The essentials of consumer-centric healthcare include empowering the patient to make choices, be involved in the decision-making process for her/his care and, it should be emphasized, understand what the costs are upfront by way of transparent pricing and candid conversation.
The driver behind this consumerism is the emergence of high-deductible health plans (HDHP). Back in the day, a patient’s financial responsibility for their healthcare was often a single digit percentage of the cost, if that. Now, with HDHPs, a patient is confronted with 30% to 50% of the financial responsibility for their care.

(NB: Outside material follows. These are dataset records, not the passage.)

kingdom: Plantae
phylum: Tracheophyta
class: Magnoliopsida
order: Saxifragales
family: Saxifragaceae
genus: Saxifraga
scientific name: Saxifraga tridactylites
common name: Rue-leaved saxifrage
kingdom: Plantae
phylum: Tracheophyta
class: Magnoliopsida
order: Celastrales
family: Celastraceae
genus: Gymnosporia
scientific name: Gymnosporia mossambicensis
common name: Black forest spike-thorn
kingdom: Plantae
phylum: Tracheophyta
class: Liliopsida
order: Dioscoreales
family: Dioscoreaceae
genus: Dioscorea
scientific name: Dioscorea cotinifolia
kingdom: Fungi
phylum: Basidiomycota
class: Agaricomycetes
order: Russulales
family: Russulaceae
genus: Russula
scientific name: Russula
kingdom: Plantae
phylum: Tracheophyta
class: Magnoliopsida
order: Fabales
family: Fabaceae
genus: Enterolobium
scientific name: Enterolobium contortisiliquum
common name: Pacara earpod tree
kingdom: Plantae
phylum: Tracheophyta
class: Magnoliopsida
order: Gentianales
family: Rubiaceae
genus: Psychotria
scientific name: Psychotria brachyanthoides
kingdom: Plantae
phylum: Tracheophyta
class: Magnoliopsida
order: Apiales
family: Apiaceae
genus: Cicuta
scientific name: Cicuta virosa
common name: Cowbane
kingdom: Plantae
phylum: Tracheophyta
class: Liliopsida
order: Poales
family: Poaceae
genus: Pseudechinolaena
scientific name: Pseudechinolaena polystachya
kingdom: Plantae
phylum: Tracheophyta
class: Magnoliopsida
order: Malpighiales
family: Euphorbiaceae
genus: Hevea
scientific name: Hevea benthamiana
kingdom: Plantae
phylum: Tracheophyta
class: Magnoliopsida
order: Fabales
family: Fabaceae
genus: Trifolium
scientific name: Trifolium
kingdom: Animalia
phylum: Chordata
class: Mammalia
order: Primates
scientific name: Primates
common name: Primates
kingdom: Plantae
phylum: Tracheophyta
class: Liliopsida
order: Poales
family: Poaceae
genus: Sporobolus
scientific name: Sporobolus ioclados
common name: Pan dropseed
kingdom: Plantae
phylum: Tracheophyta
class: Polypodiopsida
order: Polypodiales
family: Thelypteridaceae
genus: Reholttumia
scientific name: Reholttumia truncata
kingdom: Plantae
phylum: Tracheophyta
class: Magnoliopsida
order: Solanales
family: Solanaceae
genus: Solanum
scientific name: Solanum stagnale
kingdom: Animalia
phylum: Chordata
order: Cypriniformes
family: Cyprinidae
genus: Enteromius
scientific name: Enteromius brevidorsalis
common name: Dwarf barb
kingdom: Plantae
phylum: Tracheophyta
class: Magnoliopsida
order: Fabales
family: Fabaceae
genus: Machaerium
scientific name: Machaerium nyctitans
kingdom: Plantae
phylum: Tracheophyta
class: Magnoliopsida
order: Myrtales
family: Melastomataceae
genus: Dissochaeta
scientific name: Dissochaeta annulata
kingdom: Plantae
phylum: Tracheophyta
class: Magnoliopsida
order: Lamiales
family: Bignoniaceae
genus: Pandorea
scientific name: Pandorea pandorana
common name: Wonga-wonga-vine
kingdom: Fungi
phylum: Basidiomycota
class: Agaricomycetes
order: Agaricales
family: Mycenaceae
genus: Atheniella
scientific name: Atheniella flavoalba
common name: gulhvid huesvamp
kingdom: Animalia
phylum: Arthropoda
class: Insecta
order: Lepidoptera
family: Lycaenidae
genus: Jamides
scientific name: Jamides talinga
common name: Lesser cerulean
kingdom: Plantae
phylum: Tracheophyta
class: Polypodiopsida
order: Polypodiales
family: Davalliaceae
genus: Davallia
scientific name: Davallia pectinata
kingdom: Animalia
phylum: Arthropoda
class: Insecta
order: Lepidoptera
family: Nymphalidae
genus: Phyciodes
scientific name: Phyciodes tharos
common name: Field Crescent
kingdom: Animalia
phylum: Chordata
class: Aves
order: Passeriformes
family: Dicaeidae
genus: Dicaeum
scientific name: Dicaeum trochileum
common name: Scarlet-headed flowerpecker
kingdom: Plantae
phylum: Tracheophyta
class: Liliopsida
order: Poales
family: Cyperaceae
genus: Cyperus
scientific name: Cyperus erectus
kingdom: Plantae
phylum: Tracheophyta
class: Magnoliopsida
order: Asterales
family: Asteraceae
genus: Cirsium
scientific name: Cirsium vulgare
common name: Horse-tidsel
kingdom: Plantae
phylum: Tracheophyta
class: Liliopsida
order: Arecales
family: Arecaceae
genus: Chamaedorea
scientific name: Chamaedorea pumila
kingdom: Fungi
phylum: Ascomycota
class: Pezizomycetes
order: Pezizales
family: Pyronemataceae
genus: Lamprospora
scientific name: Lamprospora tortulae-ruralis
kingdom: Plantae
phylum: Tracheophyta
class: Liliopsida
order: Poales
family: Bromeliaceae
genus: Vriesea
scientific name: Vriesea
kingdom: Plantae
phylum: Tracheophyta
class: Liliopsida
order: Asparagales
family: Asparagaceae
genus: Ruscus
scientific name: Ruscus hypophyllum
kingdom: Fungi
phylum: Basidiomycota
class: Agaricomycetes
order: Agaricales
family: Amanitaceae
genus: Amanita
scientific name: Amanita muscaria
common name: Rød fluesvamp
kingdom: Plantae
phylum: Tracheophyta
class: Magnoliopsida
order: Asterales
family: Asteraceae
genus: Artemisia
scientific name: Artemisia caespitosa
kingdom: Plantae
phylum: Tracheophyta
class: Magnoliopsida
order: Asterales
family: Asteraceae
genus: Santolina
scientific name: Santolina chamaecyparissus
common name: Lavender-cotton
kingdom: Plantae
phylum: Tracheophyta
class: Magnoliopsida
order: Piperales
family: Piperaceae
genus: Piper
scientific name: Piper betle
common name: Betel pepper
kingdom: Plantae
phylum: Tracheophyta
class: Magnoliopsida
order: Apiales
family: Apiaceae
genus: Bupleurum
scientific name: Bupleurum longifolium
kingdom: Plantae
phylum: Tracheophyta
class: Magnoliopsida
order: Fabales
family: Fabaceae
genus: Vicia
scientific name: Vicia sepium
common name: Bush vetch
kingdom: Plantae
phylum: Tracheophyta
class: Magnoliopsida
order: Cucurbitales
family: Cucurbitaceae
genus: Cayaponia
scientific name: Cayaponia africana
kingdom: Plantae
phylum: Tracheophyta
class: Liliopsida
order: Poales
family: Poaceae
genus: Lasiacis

It is simplistic to label high deductibles as the villain. At the heart of Indiana’s Healthy Indiana Plan (HIP 2.0) for Medicaid patients, is an HDHP along with a health savings account (HSA) that is built by plan members paying 2% of their income into it each month, along with subsidies from the state. Until their deductibles are reached, patient payments can be made from the HSA. On the surface, this is pretty standard stuff. Interestingly, a report issued in July 2016 by the Lewin Group found that the plan helped to:
● Reduce the number of uninsured low-income Indiana residents and increase access to healthcare services
● Promote personal health responsibility
● Promote disease prevention and health to achieve better health outcomes
Along with those accomplishments, the study found plan member satisfaction rates were high, with 80% indicating they were satisfied with the program. These members also engaged with their healthcare process. For example, 42% checked the balances in their accounts every month and 27% asked providers about the cost of care. Just 1% to 2% of members missed an appointment because of cost. Lastly, Indiana reported that a varying co-payment feature for emergency department use resulted in fewer inappropriate uses of emergency services as compared to the traditional Medicaid benefit.